Miniature tortas, newspapers and other items at a 1:10 scale
Yosafat Delgado is a miniature artist who discovered his talent in his quarantine as an occupational therapy to deal with unemployment. “I have only been five months, but I have always liked to build,” tells us this Mexican eager to devote himself full time to his hobby.
Yosafat is dedicated to film and television production, currently working on Apple TV, although he has also collaborated with Netflix and Amazon Prime. He is in the art department and is in charge of designing and building the sets, which gives him a keen eye for the representation of elements and pieces with a plausible and realistic effect.
During the quarantine, I made an effort to continue building but on a small scale, I nailed it, I watched videos on YouTube and went out to buy some materials that I needed to venture into the miniature world.”Yosafat Delgado
“Yosa”, as his friends call him, studied graphic design in Cancun, assures that to do his job well he must have notions of architecture, industrial design, carpentry, and blacksmithing. You have to know about the materials and processes to carry out projects.
His hobby went viral thanks to a friend: “He uploaded it to Reddit and overnight my Instagram account started to grow like I never imagined.” The inspiration came little by little. At first, he started by buying a Salvat truck, in which you had to assemble the pieces by volumes, for this he visited the same newsstand for two years. “That position stuck with me because I visited it every weekend,” says Yosa.

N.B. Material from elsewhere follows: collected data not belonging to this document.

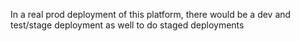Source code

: In a real prod deployment of this platform, there would be a dev and test/stage deployment as well to do staged deployments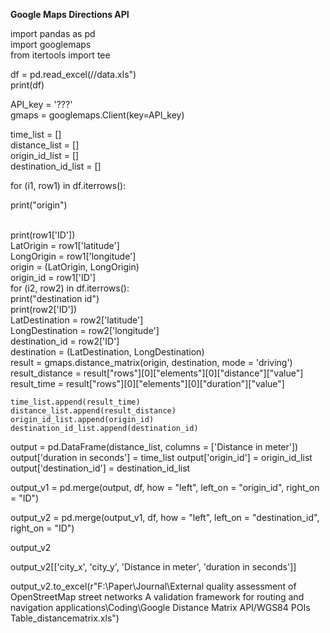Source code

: __Google Maps Directions API__ <br>

import pandas as pd <br>
import googlemaps <br>
from itertools import tee <br>

df = pd.read_excel(//data.xls") <br>
print(df) <br>

API_key = '???' <br>
gmaps = googlemaps.Client(key=API_key) <br>

time_list = [] <br>
distance_list = [] <br>
origin_id_list = [] <br>
destination_id_list = [] <br>

for (i1, row1) in df.iterrows(): <br>
  <p class="tab"> print("origin") </p> <br>
  print(row1['ID']) <br>
  LatOrigin = row1['latitude'] <br>
  LongOrigin = row1['longitude'] <br>
  origin = (LatOrigin, LongOrigin) <br>
  origin_id = row1['ID'] <br>
  for (i2, row2) in  df.iterrows(): <br>
    print("destination id") <br>
    print(row2['ID']) <br>
    LatDestination = row2['latitude'] <br>
    LongDestination = row2['longitude'] <br>
    destination_id = row2['ID'] <br>
    destination = (LatDestination, LongDestination) <br>
    result = gmaps.distance_matrix(origin, destination, mode = 'driving') <br>
    result_distance = result["rows"][0]["elements"][0]["distance"]["value"] <br>
    result_time = result["rows"][0]["elements"][0]["duration"]["value"] <br>

    
    time_list.append(result_time)
    distance_list.append(result_distance)
    origin_id_list.append(origin_id)
    destination_id_list.append(destination_id)
    
output = pd.DataFrame(distance_list, columns = ['Distance in meter'])
output['duration in seconds'] = time_list
output['origin_id'] = origin_id_list
output['destination_id'] = destination_id_list    

output_v1 = pd.merge(output, df, how = "left", left_on = "origin_id", right_on = "ID")

output_v2 = pd.merge(output_v1, df, how = "left", left_on = "destination_id", right_on = "ID")

output_v2

output_v2[['city_x', 'city_y', 'Distance in meter', 'duration in seconds']]

output_v2.to_excel(r"F:\Paper\Journal\External quality assessment of OpenStreetMap street networks A validation framework for routing and navigation applications\Coding\Google Distance Matrix API/WGS84 POIs Table_distancematrix.xls")
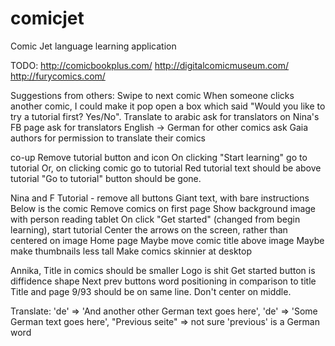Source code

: # comicjet
Comic Jet language learning application


TODO:
http://comicbookplus.com/
http://digitalcomicmuseum.com/
http://furycomics.com/



Suggestions from others:
	Swipe to next comic
	When someone clicks another comic, I could make it pop open a box which said "Would you like to try a tutorial first? Yes/No".
	Translate to arabic
		ask for translators on Nina's FB page
		ask for translators English -> German for other comics
		ask Gaia authors for permission to translate their comics

co-up
	Remove tutorial button and icon
	On clicking "Start learning" go to tutorial
		Or, on clicking comic go to tutorial
	Red tutorial text should be above tutorial
	"Go to tutorial" button should be gone.

Nina and F
	Tutorial - remove all buttons
		Giant text, with bare instructions
			Below is the comic
	Remove comics on first page
		Show background image with person reading tablet
		On click "Get started" (changed from begin learning), start tutorial
	Center the arrows on the screen, rather than centered on image
	Home page
		Maybe move comic title above image
		Maybe make thumbnails less tall
	Make comics skinnier at desktop

Annika,
	Title in comics should be smaller
	Logo is shit 
	Get started button is diffidence shape
	Next prev buttons word positioning in comparison to title
	Title and page 9/93 should be on same line. Don't center on middle.



Translate:
	'de' => 'And another other German text goes here',
	'de' => 'Some German text goes here',
	"Previous seite" => not sure 'previous' is a German word

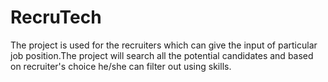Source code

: # RecruTech
 The project is used for the recruiters which can give the input of particular job position.The project will search all the potential candidates and based on recruiter's choice he/she can filter out using skills.
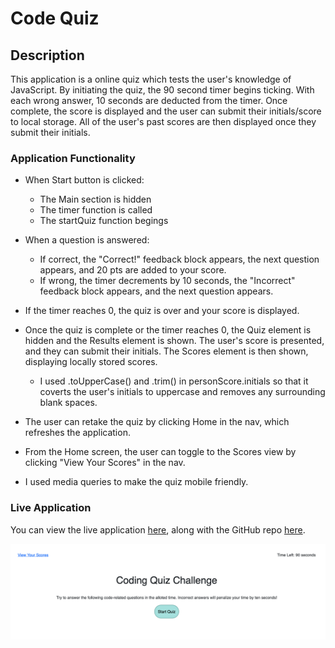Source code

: # Code Quiz

## Description

This application is a online quiz which tests the user's knowledge of JavaScript. By initiating the quiz, the 90 second timer begins ticking. With each wrong answer, 10 seconds are deducted from the timer. Once complete, the score is displayed and the user can submit their initials/score to local storage. All of the user's past scores are then displayed once they submit their initials.

### Application Functionality 
* When Start button is clicked:
    * The Main section is hidden
    * The timer function is called
    * The startQuiz function begings

* When a question is answered:
    * If correct, the "Correct!" feedback block appears, the next question appears, and 20 pts are added to your score.
    * If wrong, the timer decrements by 10 seconds, the "Incorrect" feedback block appears, and the next question appears.

* If the timer reaches 0, the quiz is over and your score is displayed.

* Once the quiz is complete or the timer reaches 0, the Quiz element is hidden and the Results element is shown. The user's score is presented, and they can submit their initials. The Scores element is then shown, displaying locally stored scores.
    * I used .toUpperCase() and .trim() in personScore.initials so that it coverts the user's initials to uppercase and removes any surrounding blank spaces.

* The user can retake the quiz by clicking Home in the nav, which refreshes the application.

* From the Home screen, the user can toggle to the Scores view by clicking "View Your Scores" in the nav. 

* I used media queries to make the quiz mobile friendly.

### Live Application
You can view the live application [here](https://mrpancakes.github.io/homework-04-code-quiz/), along with the GitHub repo [here](https://github.com/mrpancakes/homework-04-code-quiz).

![Portfolio Preview](./assets/application-screenshot.png)
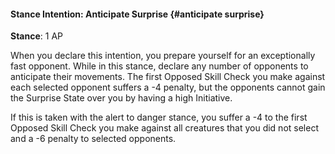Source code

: #### Stance Intention: Anticipate Surprise {#anticipate surprise}
**Stance**: 1 AP

When you declare this intention, you prepare yourself for an exceptionally fast opponent. While in this stance, declare any number of opponents to anticipate their movements. The first Opposed Skill Check you make against each selected opponent suffers a -4 penalty, but the opponents cannot gain the Surprise State over you by having a high Initiative.

If this is taken with the alert to danger stance, you suffer a -4 to the first Opposed Skill Check you make against all creatures that you did not select and a -6 penalty to selected opponents.
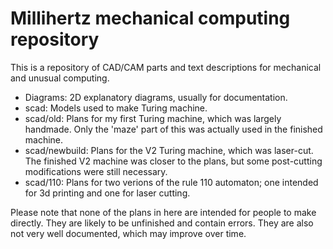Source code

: # Millihertz mechanical computing repository

This is a repository of CAD/CAM parts and text descriptions for mechanical and unusual computing.

* Diagrams: 2D explanatory diagrams, usually for documentation.
* scad: Models used to make Turing machine.
* scad/old: Plans for my first Turing machine, which was largely handmade. Only the 'maze' part of this was actually used in the finished machine.
* scad/newbuild: Plans for the V2 Turing machine, which was laser-cut. The finished V2 machine was closer to the plans, but some post-cutting modifications were still necessary.
* scad/110: Plans for two verions of the rule 110 automaton; one intended for 3d printing and one for laser cutting.

Please note that none of the plans in here are intended for people to make directly. They are likely to be unfinished and contain errors. They are also not very well documented, which may improve over time.
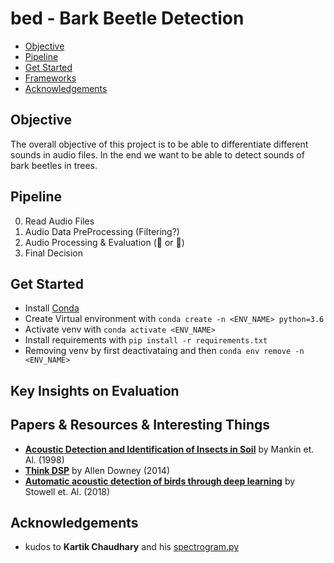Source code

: # bed - Bark Beetle Detection

<!-- START doctoc generated TOC please keep comment here to allow auto update -->
<!-- DON'T EDIT THIS SECTION, INSTEAD RE-RUN doctoc TO UPDATE -->


- [Objective](#objective)
- [Pipeline](#pipeline)
- [Get Started](#get-started)
- [Frameworks](#frameworks)
- [Acknowledgements](#acknowledgements)

<!-- END doctoc generated TOC please keep comment here to allow auto update -->

## Objective

The overall objective of this project is to be able to differentiate different sounds in audio files. In the end we want to be able to detect sounds of bark beetles in trees.

## Pipeline

0. Read Audio Files
1. Audio Data PreProcessing (Filtering?)
2. Audio Processing & Evaluation (🐛 or 🚫)
3. Final Decision

## Get Started

- Install [Conda](https://docs.conda.io/en/latest/miniconda.html)
- Create Virtual environment with `conda create -n <ENV_NAME> python=3.6`
- Activate venv with `conda activate <ENV_NAME>`
- Install requirements with `pip install -r requirements.txt`
- Removing venv by first deactivataing and then `conda env remove -n <ENV_NAME>`

## Key Insights on Evaluation


## Papers & Resources & Interesting Things

- [**Acoustic Detection and Identification of Insects in Soil**](https://www.ars.usda.gov/ARSUserFiles/3559/publications/685_1.pdf) by Mankin et. Al. (1998)
- [**Think DSP**](http://greenteapress.com/thinkdsp/thinkdsp.pdf) by Allen Downey (2014)
- [**Automatic acoustic detection of birds through deep learning**](https://arxiv.org/pdf/1807.05812.pdf) by Stowell et. Al. (2018)

## Acknowledgements

- kudos to **Kartik Chaudhary** and his [spectrogram.py](https://gist.github.com/kartikgill/a1a6efdac872a9e66d528b93eb049f74)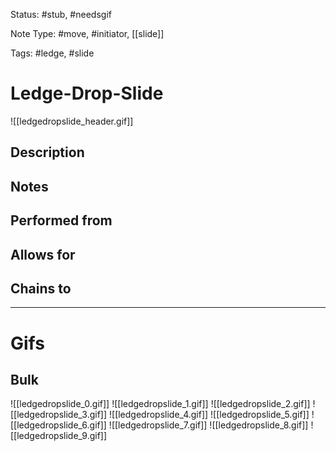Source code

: Status: #stub, #needsgif 

Note Type: #move, #initiator, [[slide]]

Tags: #ledge, #slide 

# Ledge-Drop-Slide
![[ledgedropslide_header.gif]]
## Description


## Notes


## Performed from


## Allows for


## Chains to


___
# Gifs
## Bulk
![[ledgedropslide_0.gif]]
![[ledgedropslide_1.gif]]
![[ledgedropslide_2.gif]]
![[ledgedropslide_3.gif]]
![[ledgedropslide_4.gif]]
![[ledgedropslide_5.gif]]
![[ledgedropslide_6.gif]]
![[ledgedropslide_7.gif]]
![[ledgedropslide_8.gif]]
![[ledgedropslide_9.gif]]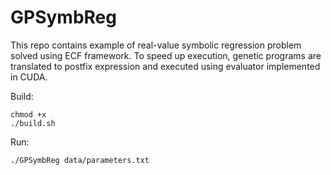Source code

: # GPSymbReg 

This repo contains example of real-value symbolic regression problem solved using ECF framework.
To speed up execution, genetic programs are translated to postfix expression and executed using evaluator implemented in CUDA.

Build:

    chmod +x
    ./build.sh

Run:

    ./GPSymbReg data/parameters.txt
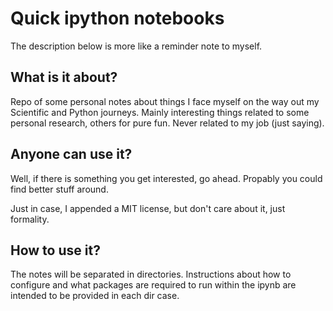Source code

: # Quick ipython notebooks

The description below is more like a reminder note to myself.

## What is it about?

Repo of some personal notes about things I face myself on the way out my Scientific and Python journeys. Mainly interesting things related to some personal research, others for pure fun. Never related to my job (just saying).

## Anyone can use it?

Well, if there is something you get interested, go ahead. Propably you could find better stuff around.

Just in case, I appended a MIT license, but don't care about it, just formality.

## How to use it?

The notes will be separated in directories. Instructions about how to configure and what packages are required to run within the ipynb are intended to be provided in each dir case.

Then he focused on scenes from San Francisco or New York, although he was running out of ideas. He made a hydraulic jack, a sink, and some other items. However, during this creative quest, “the drop broke the camel’s back” came with a sewing machine that reminded him of his childhood. From there he began to experiment until landing a series based on Mexican trades.
“The main one was the newsstand, then I finished the cake stand and right now I’m going to continue with a shoe bowler,” Yosafat reveals. He says that he chose the topic of Mexican trades because when he has been abroad they are elements that he misses.
“Eating a TORTA on the street or tacos al pastor are things that we do not give much importance to when we are here, but when we live in another country we miss Valentina, the food and Mexican trades.”Yosafat Delgado
His creative process includes photographing the references, studying them, and slowly reconstructing the elements until reaching a universal result, so that when we see his miniatures we know what it is about from the beginning.
In the case of the Super Tortas, as this iconic piece is called, he reconstructed from the sheet, the benches, the garbage cans, even the Oaxaca cheese, avocados, Milanese, tomatoes, and teleras put in a plastic bag – as we would find it usually— on a scale of 1:10.
He is planning an exhibition of all his works soon, including the cake and newspaper stands. It is rumored that it will be in a tattoo studio in Rome, because, like his own works of art, he wants to expose the canons of museums in a remote way.